There are a number of NFL players whose physical appearence can justifiably be said to be the result of "pounding pints" and not from sipping health drinks.

Darts is not all that dissimilar from archery or rifle shooting or, indeed, basketball. I'll admit that the cost of the equipment is such as to render it of a low caste in the eyes of at least one supposed socialist on this thread but that is more a psychological matter.
Cycloptichorn
 
  1  
Reply Thu 21 Jan, 2010 10:51 am
@spendius,
Quote:
Darts is not all that dissimilar from archery or rifle shooting or, indeed, basketball.

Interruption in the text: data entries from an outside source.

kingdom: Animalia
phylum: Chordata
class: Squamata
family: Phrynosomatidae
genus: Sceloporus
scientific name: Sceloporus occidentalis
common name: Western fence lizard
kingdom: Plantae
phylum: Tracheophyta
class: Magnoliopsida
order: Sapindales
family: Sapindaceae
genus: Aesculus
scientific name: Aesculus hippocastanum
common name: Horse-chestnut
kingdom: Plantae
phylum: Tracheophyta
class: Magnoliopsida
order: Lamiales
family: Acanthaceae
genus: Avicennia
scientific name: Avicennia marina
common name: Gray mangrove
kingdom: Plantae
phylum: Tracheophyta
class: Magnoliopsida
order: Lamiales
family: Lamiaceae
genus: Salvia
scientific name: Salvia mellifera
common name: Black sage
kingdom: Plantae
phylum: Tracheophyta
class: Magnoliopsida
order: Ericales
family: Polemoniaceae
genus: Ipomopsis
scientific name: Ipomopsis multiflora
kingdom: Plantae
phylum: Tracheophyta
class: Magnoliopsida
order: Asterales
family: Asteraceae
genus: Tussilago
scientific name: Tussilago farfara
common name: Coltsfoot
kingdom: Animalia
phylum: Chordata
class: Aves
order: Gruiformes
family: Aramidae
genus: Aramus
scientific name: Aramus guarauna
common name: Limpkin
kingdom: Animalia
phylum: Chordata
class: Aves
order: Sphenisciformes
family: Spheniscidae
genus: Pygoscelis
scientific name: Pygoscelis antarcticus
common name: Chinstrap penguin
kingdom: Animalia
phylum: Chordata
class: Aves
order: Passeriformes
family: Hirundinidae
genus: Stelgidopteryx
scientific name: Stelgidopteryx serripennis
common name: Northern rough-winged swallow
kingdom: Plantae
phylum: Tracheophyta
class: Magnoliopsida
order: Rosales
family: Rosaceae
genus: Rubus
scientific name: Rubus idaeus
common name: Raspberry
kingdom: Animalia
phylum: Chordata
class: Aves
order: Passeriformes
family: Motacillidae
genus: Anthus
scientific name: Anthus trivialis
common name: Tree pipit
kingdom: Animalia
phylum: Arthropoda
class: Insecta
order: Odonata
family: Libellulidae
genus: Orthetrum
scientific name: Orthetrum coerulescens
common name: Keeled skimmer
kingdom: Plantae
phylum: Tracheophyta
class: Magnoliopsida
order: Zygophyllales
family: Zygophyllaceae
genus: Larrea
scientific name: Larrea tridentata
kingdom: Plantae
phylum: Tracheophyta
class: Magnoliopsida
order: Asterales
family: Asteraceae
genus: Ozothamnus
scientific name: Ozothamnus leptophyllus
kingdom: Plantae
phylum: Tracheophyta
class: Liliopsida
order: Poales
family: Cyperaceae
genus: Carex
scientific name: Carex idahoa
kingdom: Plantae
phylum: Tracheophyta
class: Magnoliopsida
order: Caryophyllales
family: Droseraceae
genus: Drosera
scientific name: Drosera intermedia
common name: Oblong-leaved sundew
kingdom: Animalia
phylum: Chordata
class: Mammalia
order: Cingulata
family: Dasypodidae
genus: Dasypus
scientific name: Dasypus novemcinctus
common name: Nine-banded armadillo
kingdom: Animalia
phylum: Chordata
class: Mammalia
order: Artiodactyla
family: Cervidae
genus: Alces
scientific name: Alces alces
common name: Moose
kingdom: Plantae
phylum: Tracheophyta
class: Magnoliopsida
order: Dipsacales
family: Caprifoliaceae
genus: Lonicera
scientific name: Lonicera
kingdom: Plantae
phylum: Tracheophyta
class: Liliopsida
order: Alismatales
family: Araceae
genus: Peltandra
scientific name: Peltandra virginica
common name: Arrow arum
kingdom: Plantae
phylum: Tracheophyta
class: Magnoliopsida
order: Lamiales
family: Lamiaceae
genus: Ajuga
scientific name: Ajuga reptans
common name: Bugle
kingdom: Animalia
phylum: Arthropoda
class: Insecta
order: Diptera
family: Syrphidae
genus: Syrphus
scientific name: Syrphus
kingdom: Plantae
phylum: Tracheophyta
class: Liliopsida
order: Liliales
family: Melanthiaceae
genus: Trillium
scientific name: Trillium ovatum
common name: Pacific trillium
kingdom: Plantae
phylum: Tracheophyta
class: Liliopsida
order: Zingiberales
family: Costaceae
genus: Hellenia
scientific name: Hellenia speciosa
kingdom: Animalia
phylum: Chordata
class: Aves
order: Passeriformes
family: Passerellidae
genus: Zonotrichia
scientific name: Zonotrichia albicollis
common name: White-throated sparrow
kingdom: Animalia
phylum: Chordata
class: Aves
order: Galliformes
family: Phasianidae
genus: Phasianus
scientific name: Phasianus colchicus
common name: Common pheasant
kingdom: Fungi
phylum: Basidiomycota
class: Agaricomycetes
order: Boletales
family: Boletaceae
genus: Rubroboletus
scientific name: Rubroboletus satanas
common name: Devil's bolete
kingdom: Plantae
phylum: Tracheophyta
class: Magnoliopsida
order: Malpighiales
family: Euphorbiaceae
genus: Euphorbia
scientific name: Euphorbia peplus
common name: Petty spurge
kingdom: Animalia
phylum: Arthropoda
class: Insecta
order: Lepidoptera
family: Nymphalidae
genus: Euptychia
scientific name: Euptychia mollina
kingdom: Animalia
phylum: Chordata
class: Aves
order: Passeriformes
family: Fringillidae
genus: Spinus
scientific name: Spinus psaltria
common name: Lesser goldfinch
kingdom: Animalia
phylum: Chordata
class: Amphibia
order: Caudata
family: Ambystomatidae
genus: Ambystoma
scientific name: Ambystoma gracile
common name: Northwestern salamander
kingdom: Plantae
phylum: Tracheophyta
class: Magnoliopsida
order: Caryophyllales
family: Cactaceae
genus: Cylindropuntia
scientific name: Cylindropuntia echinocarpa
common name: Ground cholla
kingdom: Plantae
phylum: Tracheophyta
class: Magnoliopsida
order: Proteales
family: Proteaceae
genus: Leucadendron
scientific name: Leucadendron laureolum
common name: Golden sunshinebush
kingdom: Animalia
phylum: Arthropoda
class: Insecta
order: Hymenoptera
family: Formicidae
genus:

I'll admit that the cost of the equipment is such as to render it of a low caste in the eyes of at least one supposed socialist on this thread but that is more a psychological matter.


Darts aren't anywhere near a 'lowest denominator'; you need both the machine-tooled darts themselves, and a cork board to throw them into (or some hand-made simulacrum of the two). Soccer, or as others pointed out, distance running, are far easier for people to play no matter where they are - which of course is what leads to the international adoption of the sport.

You however are completely correct about the 'chess' nature of football. In no other sport does the coach have such control over the plays that are ran and the complexity is tremendous.

Quote:
There are a number of NFL players whose physical appearence can justifiably be said to be the result of "pounding pints" and not from sipping health drinks.


I think, once again, that this is a little ignorant. Like most people, you assume that the linemen - the big fellows, many of whom are in fact a little fat - are 'out of shape' or are not athletes. Nothing could be further from the truth. True, these are some big boys we are talking about; but it takes tremendous endurance for gentlemen of that size to play an entire game at top performance, and the days of fat, slow linemen are long gone.